The evidence says it does. “When you read action-related metaphors,” says Valentina Cuccio, a philosophy postdoc at the University of Palermo, in Italy, “you have activation of the motor area of the brain.” In a 2011 paper in the Journal of Cognitive Neuroscience, Rutvik Desai, an associate professor of psychology at the University of South Carolina, and his colleagues presented fMRI evidence that brains do in fact simulate metaphorical sentences that use action verbs. When reading both literal and metaphorical sentences, their subjects’ brains activated areas associated with control of action. “The understanding of sensory-motor metaphors is not abstracted away from their sensory-motor origins,” the researchers concluded.

I’m not sure I follow.

Why would the fact that metaphors are shaped by our experience mean that the ideas that metaphors evoke are determined by experience alone? Just because the part of my brain associated with the leg and foot “lights up” when the metaphor “kick the habit” is used does not mean that the idea that freedom is good (which is what that metaphor evokes) is not true in some universal, “transcendent” way. Seems to me that we need a bit more proof before we throw out all innate ideas.

It also doesn’t square with how metaphors actually work. Chorost might be right that we cannot “reveal transcendent truths about reality in transparent language,” but figurative language sure works in a pinch. “Tell all the truth,” Dickinson wrote, “but tell it slant,” right?

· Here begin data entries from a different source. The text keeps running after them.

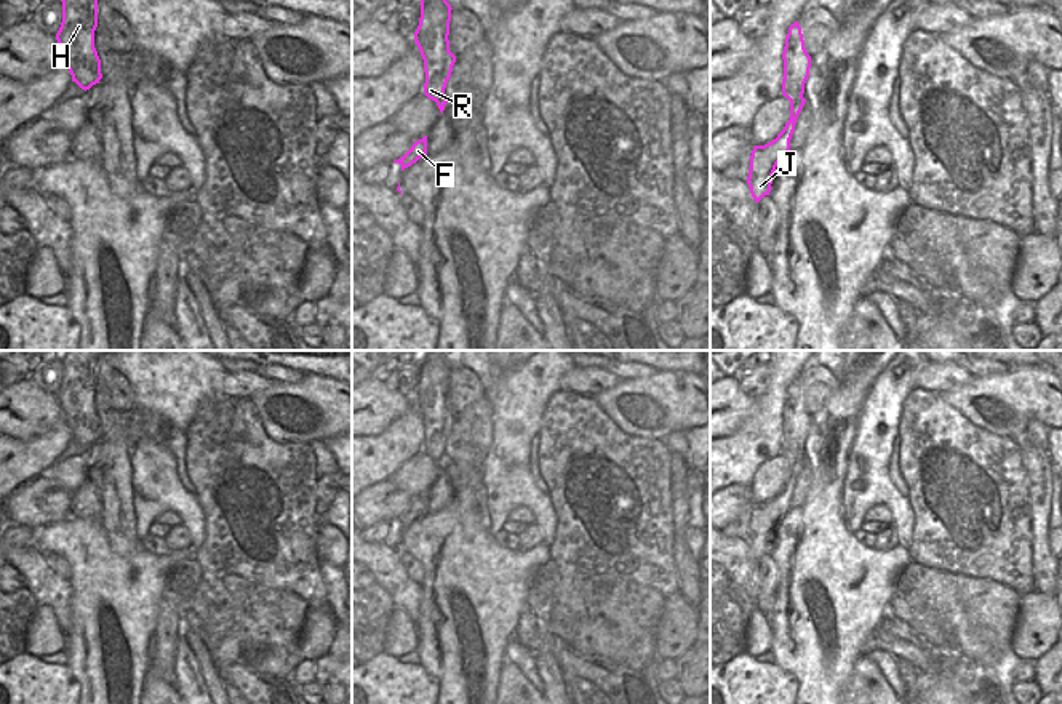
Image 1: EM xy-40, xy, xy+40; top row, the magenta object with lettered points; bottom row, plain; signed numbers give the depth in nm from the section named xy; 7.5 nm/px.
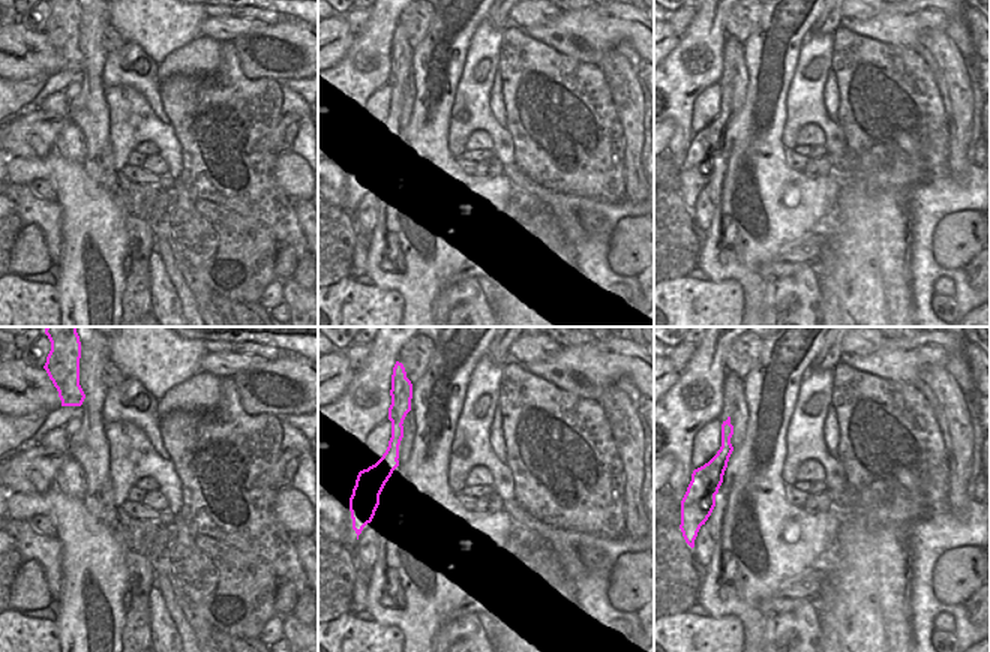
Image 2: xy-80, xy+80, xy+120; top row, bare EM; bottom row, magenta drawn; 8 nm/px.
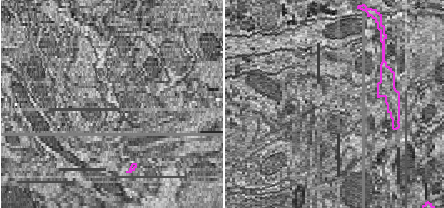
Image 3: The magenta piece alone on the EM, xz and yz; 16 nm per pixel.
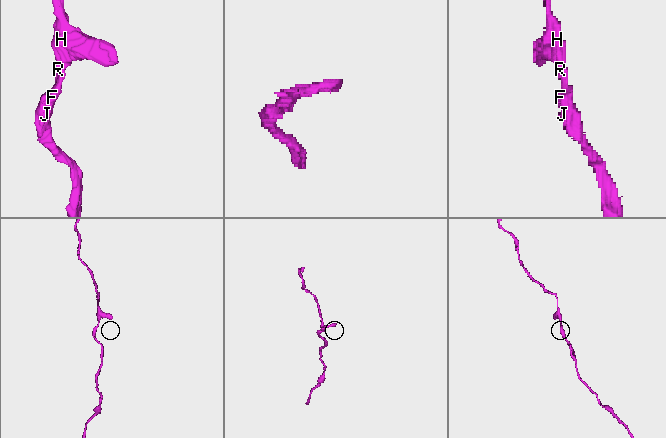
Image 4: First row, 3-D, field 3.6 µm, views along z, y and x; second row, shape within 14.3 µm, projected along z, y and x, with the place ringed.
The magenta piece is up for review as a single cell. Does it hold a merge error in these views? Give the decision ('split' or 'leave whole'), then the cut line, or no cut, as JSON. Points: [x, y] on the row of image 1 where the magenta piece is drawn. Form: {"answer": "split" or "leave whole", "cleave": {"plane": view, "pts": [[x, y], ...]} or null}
{"answer": "leave whole", "cleave": null}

Take this example from T.S. Eliot’s “The Waste Land”:

A woman drew her long black hair out tight
And fiddled whisper music on those strings

In his latest (and excellent) book, Metaphor, Denis Donoghue shows how these lines both have a “local” meaning, drawn from experience and perhaps even first-hand observation. There is a visual similarity between the figure of a woman brushing her hair and the image of a violinist “playing a pianissimo passage.” Yet, Donoghue writes, “The effect of Eliot’s metaphor is to give her a new, strange life…The woman is given another life for the time being. So have I, when I read it.”

Donoghue doesn’t say what he means by “life.” The neo-Darwinian critic would no doubt point to the similarities between music and sex, making the metaphor about procreation. But it does much more than that, of course.

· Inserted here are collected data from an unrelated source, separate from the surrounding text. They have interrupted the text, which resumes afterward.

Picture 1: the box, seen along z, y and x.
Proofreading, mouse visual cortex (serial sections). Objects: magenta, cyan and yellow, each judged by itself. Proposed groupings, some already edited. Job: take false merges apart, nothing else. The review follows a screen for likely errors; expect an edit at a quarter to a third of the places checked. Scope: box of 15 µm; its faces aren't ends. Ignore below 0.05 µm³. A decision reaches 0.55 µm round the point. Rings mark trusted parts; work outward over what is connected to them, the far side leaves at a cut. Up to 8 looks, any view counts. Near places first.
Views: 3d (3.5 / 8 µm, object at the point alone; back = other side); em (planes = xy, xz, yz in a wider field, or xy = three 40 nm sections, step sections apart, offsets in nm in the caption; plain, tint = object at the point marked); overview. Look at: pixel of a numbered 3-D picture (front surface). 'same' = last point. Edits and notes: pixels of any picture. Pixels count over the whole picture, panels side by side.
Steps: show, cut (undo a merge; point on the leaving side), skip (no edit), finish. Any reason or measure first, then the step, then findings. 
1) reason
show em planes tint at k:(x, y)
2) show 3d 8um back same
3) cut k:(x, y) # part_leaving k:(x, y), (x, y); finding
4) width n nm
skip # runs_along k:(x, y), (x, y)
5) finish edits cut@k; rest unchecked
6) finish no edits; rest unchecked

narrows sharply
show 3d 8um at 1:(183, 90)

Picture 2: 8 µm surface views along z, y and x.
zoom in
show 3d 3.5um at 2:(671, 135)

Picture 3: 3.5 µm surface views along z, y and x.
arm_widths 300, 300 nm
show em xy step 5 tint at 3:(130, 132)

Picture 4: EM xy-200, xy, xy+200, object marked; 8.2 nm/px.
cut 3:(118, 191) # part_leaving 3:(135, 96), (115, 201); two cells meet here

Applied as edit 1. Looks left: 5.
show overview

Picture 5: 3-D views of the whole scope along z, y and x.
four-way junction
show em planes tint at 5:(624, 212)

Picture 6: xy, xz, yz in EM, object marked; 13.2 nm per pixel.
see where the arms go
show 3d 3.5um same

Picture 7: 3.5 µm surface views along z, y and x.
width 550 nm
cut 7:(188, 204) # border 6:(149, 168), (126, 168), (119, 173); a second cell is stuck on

The lines allude to this earlier passage:

She turns and looks a moment in the glass,
Hardly aware of her departed lover;
Her brain allows one half-formed thought to pass:
‘Well now that’s done: and I’m glad it’s over.’

* * *

She smoothes her hair with automatic hand,
And puts a record on the gramophone.

Whether the metaphor Donoghue discusses registers a difference between how different people view the same event or not, the two images combined, it seems to me, in the context of the entire poem evoke the idea that sex without love is meaningless and (though we are unwilling to admit this) boring. In short, love, not sex, is life.

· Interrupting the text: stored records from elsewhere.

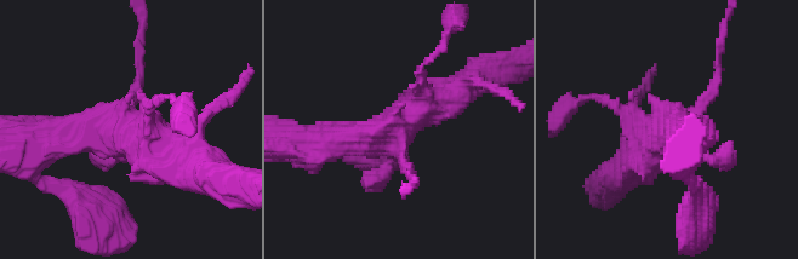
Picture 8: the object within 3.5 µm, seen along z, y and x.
show em xy step 2 tint at 8:(402, 145)

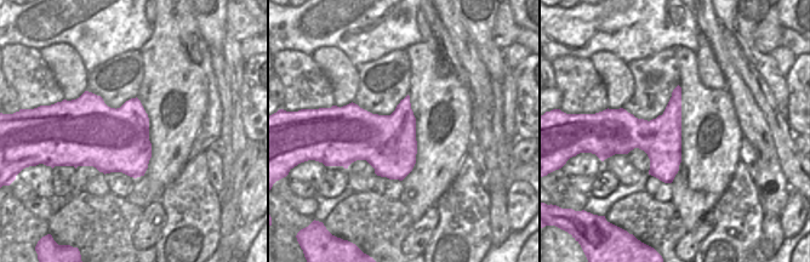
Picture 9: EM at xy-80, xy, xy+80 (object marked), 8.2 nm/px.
width 460 nm
skip # runs_along 8:(315, 144), (378, 136), (457, 92); all the same cell

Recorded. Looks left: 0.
finish edits cut@3, cut@7; rest unchecked

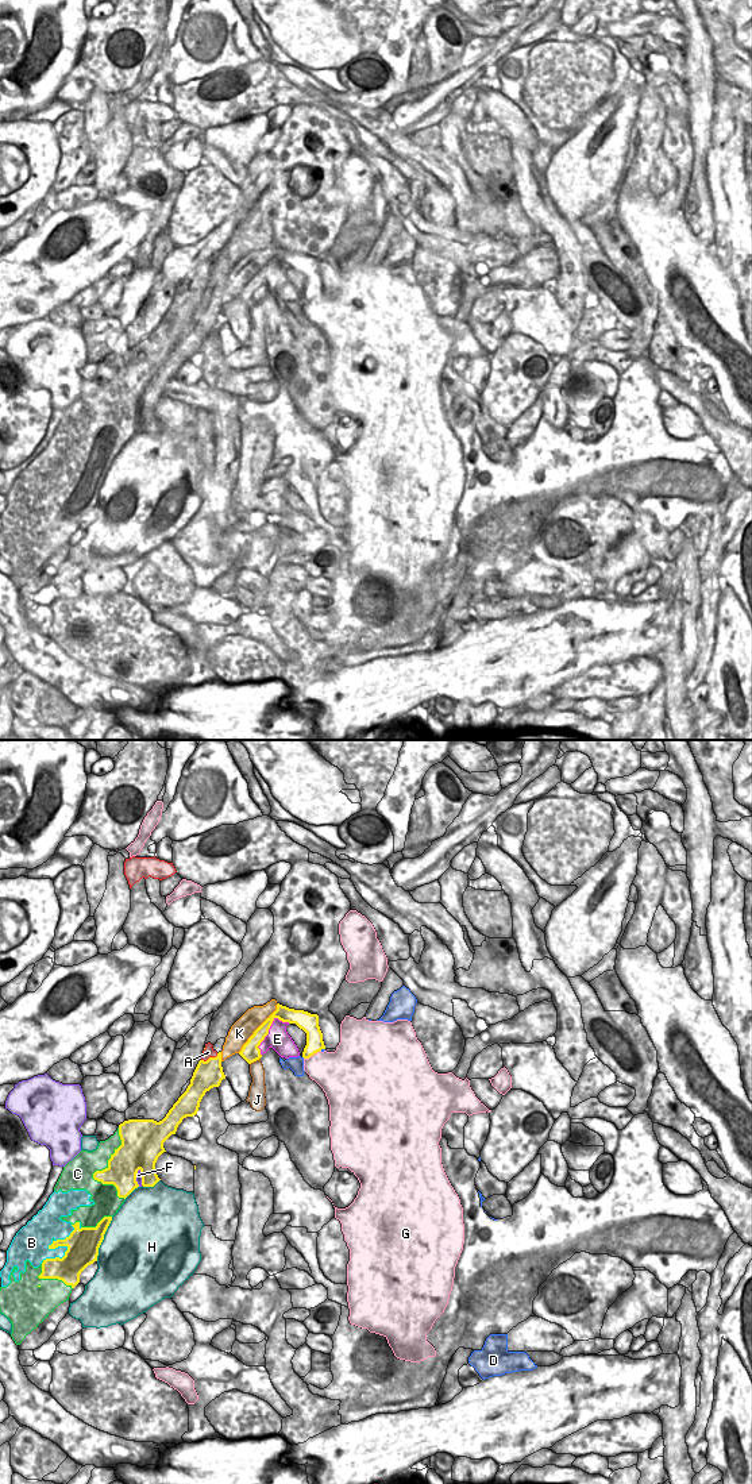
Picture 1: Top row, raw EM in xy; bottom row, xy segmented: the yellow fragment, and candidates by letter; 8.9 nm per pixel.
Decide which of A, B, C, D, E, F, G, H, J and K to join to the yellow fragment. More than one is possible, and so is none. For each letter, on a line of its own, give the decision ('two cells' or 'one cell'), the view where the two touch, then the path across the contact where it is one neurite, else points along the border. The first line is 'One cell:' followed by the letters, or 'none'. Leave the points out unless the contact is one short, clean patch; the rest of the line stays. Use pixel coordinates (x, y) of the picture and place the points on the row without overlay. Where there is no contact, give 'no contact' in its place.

But what am I to make of this metaphor if I were to follow Chorost’s recommendation that metaphors are reducible to experience and the brain? As with neo-Darwinian criticism, there seems to be only one option. Show how the view of love that Eliot expresses (in this case in the negative) developed in humans and added to the survival of the species. That, or run some brain scans on people to see if the part of the brain associated with violins blinks.